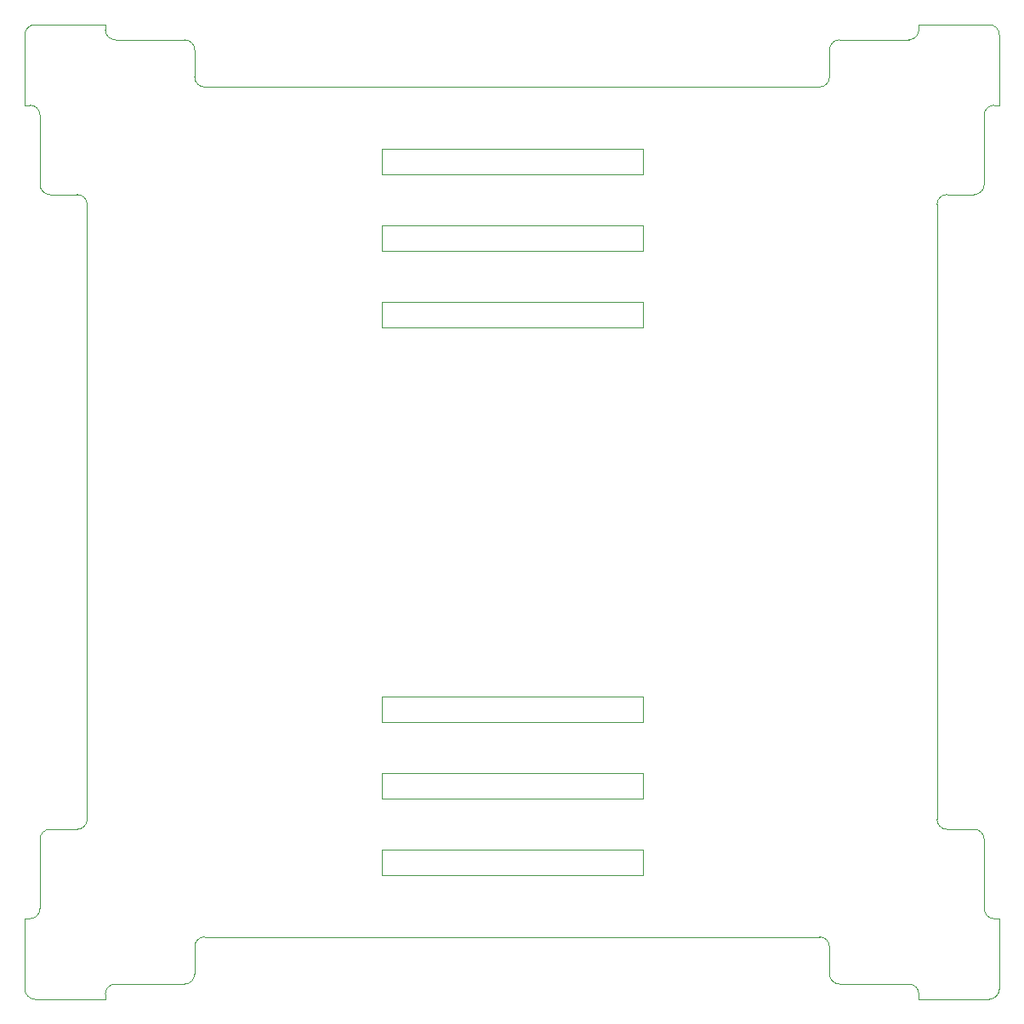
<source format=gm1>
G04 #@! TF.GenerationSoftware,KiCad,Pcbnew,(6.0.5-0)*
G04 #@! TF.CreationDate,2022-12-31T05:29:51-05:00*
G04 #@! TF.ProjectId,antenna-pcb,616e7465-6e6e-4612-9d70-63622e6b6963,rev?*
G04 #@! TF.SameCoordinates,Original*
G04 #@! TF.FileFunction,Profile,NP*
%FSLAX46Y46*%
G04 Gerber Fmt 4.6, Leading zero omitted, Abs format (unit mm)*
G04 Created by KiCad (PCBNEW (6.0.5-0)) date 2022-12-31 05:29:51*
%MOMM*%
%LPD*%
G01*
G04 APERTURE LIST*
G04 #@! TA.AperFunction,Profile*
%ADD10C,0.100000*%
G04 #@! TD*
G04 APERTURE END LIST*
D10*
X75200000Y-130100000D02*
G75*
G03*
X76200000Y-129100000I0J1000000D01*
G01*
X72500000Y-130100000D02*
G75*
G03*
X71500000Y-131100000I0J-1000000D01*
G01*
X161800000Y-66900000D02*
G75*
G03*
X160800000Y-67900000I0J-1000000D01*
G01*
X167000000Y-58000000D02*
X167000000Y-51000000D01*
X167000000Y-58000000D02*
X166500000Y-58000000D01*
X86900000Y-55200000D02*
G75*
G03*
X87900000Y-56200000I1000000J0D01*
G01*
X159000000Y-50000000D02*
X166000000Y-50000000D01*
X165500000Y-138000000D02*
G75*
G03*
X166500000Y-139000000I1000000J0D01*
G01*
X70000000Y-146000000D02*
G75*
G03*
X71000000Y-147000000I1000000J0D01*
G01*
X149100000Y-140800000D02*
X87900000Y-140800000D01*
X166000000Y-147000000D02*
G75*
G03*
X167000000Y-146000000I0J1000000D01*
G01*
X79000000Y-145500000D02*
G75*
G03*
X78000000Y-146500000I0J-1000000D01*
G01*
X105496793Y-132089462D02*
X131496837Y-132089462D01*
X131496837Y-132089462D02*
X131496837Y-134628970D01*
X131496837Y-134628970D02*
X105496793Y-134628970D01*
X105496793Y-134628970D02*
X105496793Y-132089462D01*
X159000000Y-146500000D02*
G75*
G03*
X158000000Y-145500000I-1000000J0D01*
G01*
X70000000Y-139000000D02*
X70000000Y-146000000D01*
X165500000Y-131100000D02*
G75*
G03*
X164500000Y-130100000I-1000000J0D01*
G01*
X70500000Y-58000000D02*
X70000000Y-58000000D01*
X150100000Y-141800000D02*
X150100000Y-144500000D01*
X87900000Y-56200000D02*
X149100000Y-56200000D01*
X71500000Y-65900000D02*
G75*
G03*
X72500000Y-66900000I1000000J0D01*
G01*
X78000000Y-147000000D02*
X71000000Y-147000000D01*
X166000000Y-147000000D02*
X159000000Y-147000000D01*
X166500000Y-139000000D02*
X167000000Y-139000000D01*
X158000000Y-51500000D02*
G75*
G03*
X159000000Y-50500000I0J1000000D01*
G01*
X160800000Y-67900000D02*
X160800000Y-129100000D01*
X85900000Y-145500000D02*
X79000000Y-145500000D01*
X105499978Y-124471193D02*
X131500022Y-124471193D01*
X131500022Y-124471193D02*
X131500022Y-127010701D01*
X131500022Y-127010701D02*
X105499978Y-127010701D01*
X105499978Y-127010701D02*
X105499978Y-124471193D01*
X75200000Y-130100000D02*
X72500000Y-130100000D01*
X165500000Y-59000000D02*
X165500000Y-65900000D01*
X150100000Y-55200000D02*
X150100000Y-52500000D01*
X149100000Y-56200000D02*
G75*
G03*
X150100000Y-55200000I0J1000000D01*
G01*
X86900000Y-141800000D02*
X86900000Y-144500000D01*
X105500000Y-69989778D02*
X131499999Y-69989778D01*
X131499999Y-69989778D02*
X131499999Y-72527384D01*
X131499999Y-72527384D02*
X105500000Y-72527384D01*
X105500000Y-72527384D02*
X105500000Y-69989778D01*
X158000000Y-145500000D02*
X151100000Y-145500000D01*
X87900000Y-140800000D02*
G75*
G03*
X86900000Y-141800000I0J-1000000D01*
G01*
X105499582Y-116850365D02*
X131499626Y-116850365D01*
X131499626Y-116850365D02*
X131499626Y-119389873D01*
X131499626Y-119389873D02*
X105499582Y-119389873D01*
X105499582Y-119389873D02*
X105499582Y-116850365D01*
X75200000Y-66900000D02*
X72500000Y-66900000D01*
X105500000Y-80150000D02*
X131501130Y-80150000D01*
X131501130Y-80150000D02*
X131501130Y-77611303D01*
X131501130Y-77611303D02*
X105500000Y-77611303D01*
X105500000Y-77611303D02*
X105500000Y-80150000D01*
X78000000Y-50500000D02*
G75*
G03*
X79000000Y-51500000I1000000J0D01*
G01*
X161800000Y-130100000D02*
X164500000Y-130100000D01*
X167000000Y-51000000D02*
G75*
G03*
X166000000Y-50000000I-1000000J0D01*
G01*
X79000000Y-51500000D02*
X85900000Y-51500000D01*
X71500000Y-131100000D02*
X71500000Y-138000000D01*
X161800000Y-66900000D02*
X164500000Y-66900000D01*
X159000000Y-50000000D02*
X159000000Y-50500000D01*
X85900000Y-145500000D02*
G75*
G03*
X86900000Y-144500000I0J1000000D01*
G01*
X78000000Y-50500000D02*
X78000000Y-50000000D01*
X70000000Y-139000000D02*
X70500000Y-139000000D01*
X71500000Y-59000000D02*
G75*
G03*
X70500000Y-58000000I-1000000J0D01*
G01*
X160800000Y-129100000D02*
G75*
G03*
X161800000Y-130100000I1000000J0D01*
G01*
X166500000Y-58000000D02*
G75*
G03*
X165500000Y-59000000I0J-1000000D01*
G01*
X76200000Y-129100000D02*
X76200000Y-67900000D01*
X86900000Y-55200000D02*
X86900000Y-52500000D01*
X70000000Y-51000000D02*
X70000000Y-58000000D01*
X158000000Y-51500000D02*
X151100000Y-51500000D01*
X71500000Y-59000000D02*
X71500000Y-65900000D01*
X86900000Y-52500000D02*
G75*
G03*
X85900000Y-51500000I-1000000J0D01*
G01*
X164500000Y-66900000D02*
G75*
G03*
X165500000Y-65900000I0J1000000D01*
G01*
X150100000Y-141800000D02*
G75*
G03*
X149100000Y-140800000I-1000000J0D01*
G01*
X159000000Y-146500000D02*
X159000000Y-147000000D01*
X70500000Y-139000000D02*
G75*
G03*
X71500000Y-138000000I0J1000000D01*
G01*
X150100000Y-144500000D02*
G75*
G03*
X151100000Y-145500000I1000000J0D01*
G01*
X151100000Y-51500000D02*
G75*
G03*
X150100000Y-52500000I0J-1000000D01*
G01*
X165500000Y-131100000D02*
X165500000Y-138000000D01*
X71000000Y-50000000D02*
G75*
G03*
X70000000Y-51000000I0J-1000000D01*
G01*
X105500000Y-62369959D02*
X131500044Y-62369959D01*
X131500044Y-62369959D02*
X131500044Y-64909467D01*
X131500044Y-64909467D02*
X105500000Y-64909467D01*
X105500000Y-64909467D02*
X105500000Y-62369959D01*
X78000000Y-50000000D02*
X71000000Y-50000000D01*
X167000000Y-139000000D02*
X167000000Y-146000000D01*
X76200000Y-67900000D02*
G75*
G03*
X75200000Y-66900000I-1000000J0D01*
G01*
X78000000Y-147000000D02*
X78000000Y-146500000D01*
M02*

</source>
________
#### Task directions:
Copy out the data above to the letter, and keep every picture out of it.

#### Written solution:
<source format=gm1>
G04 #@! TF.GenerationSoftware,KiCad,Pcbnew,(6.0.5-0)*
G04 #@! TF.CreationDate,2022-12-31T05:29:51-05:00*
G04 #@! TF.ProjectId,antenna-pcb,616e7465-6e6e-4612-9d70-63622e6b6963,rev?*
G04 #@! TF.SameCoordinates,Original*
G04 #@! TF.FileFunction,Profile,NP*
%FSLAX46Y46*%
G04 Gerber Fmt 4.6, Leading zero omitted, Abs format (unit mm)*
G04 Created by KiCad (PCBNEW (6.0.5-0)) date 2022-12-31 05:29:51*
%MOMM*%
%LPD*%
G01*
G04 APERTURE LIST*
G04 #@! TA.AperFunction,Profile*
%ADD10C,0.100000*%
G04 #@! TD*
G04 APERTURE END LIST*
D10*
X75200000Y-130100000D02*
G75*
G03*
X76200000Y-129100000I0J1000000D01*
G01*
X72500000Y-130100000D02*
G75*
G03*
X71500000Y-131100000I0J-1000000D01*
G01*
X161800000Y-66900000D02*
G75*
G03*
X160800000Y-67900000I0J-1000000D01*
G01*
X167000000Y-58000000D02*
X167000000Y-51000000D01*
X167000000Y-58000000D02*
X166500000Y-58000000D01*
X86900000Y-55200000D02*
G75*
G03*
X87900000Y-56200000I1000000J0D01*
G01*
X159000000Y-50000000D02*
X166000000Y-50000000D01*
X165500000Y-138000000D02*
G75*
G03*
X166500000Y-139000000I1000000J0D01*
G01*
X70000000Y-146000000D02*
G75*
G03*
X71000000Y-147000000I1000000J0D01*
G01*
X149100000Y-140800000D02*
X87900000Y-140800000D01*
X166000000Y-147000000D02*
G75*
G03*
X167000000Y-146000000I0J1000000D01*
G01*
X79000000Y-145500000D02*
G75*
G03*
X78000000Y-146500000I0J-1000000D01*
G01*
X105496793Y-132089462D02*
X131496837Y-132089462D01*
X131496837Y-132089462D02*
X131496837Y-134628970D01*
X131496837Y-134628970D02*
X105496793Y-134628970D01*
X105496793Y-134628970D02*
X105496793Y-132089462D01*
X159000000Y-146500000D02*
G75*
G03*
X158000000Y-145500000I-1000000J0D01*
G01*
X70000000Y-139000000D02*
X70000000Y-146000000D01*
X165500000Y-131100000D02*
G75*
G03*
X164500000Y-130100000I-1000000J0D01*
G01*
X70500000Y-58000000D02*
X70000000Y-58000000D01*
X150100000Y-141800000D02*
X150100000Y-144500000D01*
X87900000Y-56200000D02*
X149100000Y-56200000D01*
X71500000Y-65900000D02*
G75*
G03*
X72500000Y-66900000I1000000J0D01*
G01*
X78000000Y-147000000D02*
X71000000Y-147000000D01*
X166000000Y-147000000D02*
X159000000Y-147000000D01*
X166500000Y-139000000D02*
X167000000Y-139000000D01*
X158000000Y-51500000D02*
G75*
G03*
X159000000Y-50500000I0J1000000D01*
G01*
X160800000Y-67900000D02*
X160800000Y-129100000D01*
X85900000Y-145500000D02*
X79000000Y-145500000D01*
X105499978Y-124471193D02*
X131500022Y-124471193D01*
X131500022Y-124471193D02*
X131500022Y-127010701D01*
X131500022Y-127010701D02*
X105499978Y-127010701D01*
X105499978Y-127010701D02*
X105499978Y-124471193D01*
X75200000Y-130100000D02*
X72500000Y-130100000D01*
X165500000Y-59000000D02*
X165500000Y-65900000D01*
X150100000Y-55200000D02*
X150100000Y-52500000D01*
X149100000Y-56200000D02*
G75*
G03*
X150100000Y-55200000I0J1000000D01*
G01*
X86900000Y-141800000D02*
X86900000Y-144500000D01*
X105500000Y-69989778D02*
X131499999Y-69989778D01*
X131499999Y-69989778D02*
X131499999Y-72527384D01*
X131499999Y-72527384D02*
X105500000Y-72527384D01*
X105500000Y-72527384D02*
X105500000Y-69989778D01*
X158000000Y-145500000D02*
X151100000Y-145500000D01*
X87900000Y-140800000D02*
G75*
G03*
X86900000Y-141800000I0J-1000000D01*
G01*
X105499582Y-116850365D02*
X131499626Y-116850365D01*
X131499626Y-116850365D02*
X131499626Y-119389873D01*
X131499626Y-119389873D02*
X105499582Y-119389873D01*
X105499582Y-119389873D02*
X105499582Y-116850365D01*
X75200000Y-66900000D02*
X72500000Y-66900000D01*
X105500000Y-80150000D02*
X131501130Y-80150000D01*
X131501130Y-80150000D02*
X131501130Y-77611303D01*
X131501130Y-77611303D02*
X105500000Y-77611303D01*
X105500000Y-77611303D02*
X105500000Y-80150000D01*
X78000000Y-50500000D02*
G75*
G03*
X79000000Y-51500000I1000000J0D01*
G01*
X161800000Y-130100000D02*
X164500000Y-130100000D01*
X167000000Y-51000000D02*
G75*
G03*
X166000000Y-50000000I-1000000J0D01*
G01*
X79000000Y-51500000D02*
X85900000Y-51500000D01*
X71500000Y-131100000D02*
X71500000Y-138000000D01*
X161800000Y-66900000D02*
X164500000Y-66900000D01*
X159000000Y-50000000D02*
X159000000Y-50500000D01*
X85900000Y-145500000D02*
G75*
G03*
X86900000Y-144500000I0J1000000D01*
G01*
X78000000Y-50500000D02*
X78000000Y-50000000D01*
X70000000Y-139000000D02*
X70500000Y-139000000D01*
X71500000Y-59000000D02*
G75*
G03*
X70500000Y-58000000I-1000000J0D01*
G01*
X160800000Y-129100000D02*
G75*
G03*
X161800000Y-130100000I1000000J0D01*
G01*
X166500000Y-58000000D02*
G75*
G03*
X165500000Y-59000000I0J-1000000D01*
G01*
X76200000Y-129100000D02*
X76200000Y-67900000D01*
X86900000Y-55200000D02*
X86900000Y-52500000D01*
X70000000Y-51000000D02*
X70000000Y-58000000D01*
X158000000Y-51500000D02*
X151100000Y-51500000D01*
X71500000Y-59000000D02*
X71500000Y-65900000D01*
X86900000Y-52500000D02*
G75*
G03*
X85900000Y-51500000I-1000000J0D01*
G01*
X164500000Y-66900000D02*
G75*
G03*
X165500000Y-65900000I0J1000000D01*
G01*
X150100000Y-141800000D02*
G75*
G03*
X149100000Y-140800000I-1000000J0D01*
G01*
X159000000Y-146500000D02*
X159000000Y-147000000D01*
X70500000Y-139000000D02*
G75*
G03*
X71500000Y-138000000I0J1000000D01*
G01*
X150100000Y-144500000D02*
G75*
G03*
X151100000Y-145500000I1000000J0D01*
G01*
X151100000Y-51500000D02*
G75*
G03*
X150100000Y-52500000I0J-1000000D01*
G01*
X165500000Y-131100000D02*
X165500000Y-138000000D01*
X71000000Y-50000000D02*
G75*
G03*
X70000000Y-51000000I0J-1000000D01*
G01*
X105500000Y-62369959D02*
X131500044Y-62369959D01*
X131500044Y-62369959D02*
X131500044Y-64909467D01*
X131500044Y-64909467D02*
X105500000Y-64909467D01*
X105500000Y-64909467D02*
X105500000Y-62369959D01*
X78000000Y-50000000D02*
X71000000Y-50000000D01*
X167000000Y-139000000D02*
X167000000Y-146000000D01*
X76200000Y-67900000D02*
G75*
G03*
X75200000Y-66900000I-1000000J0D01*
G01*
X78000000Y-147000000D02*
X78000000Y-146500000D01*
M02*

</source>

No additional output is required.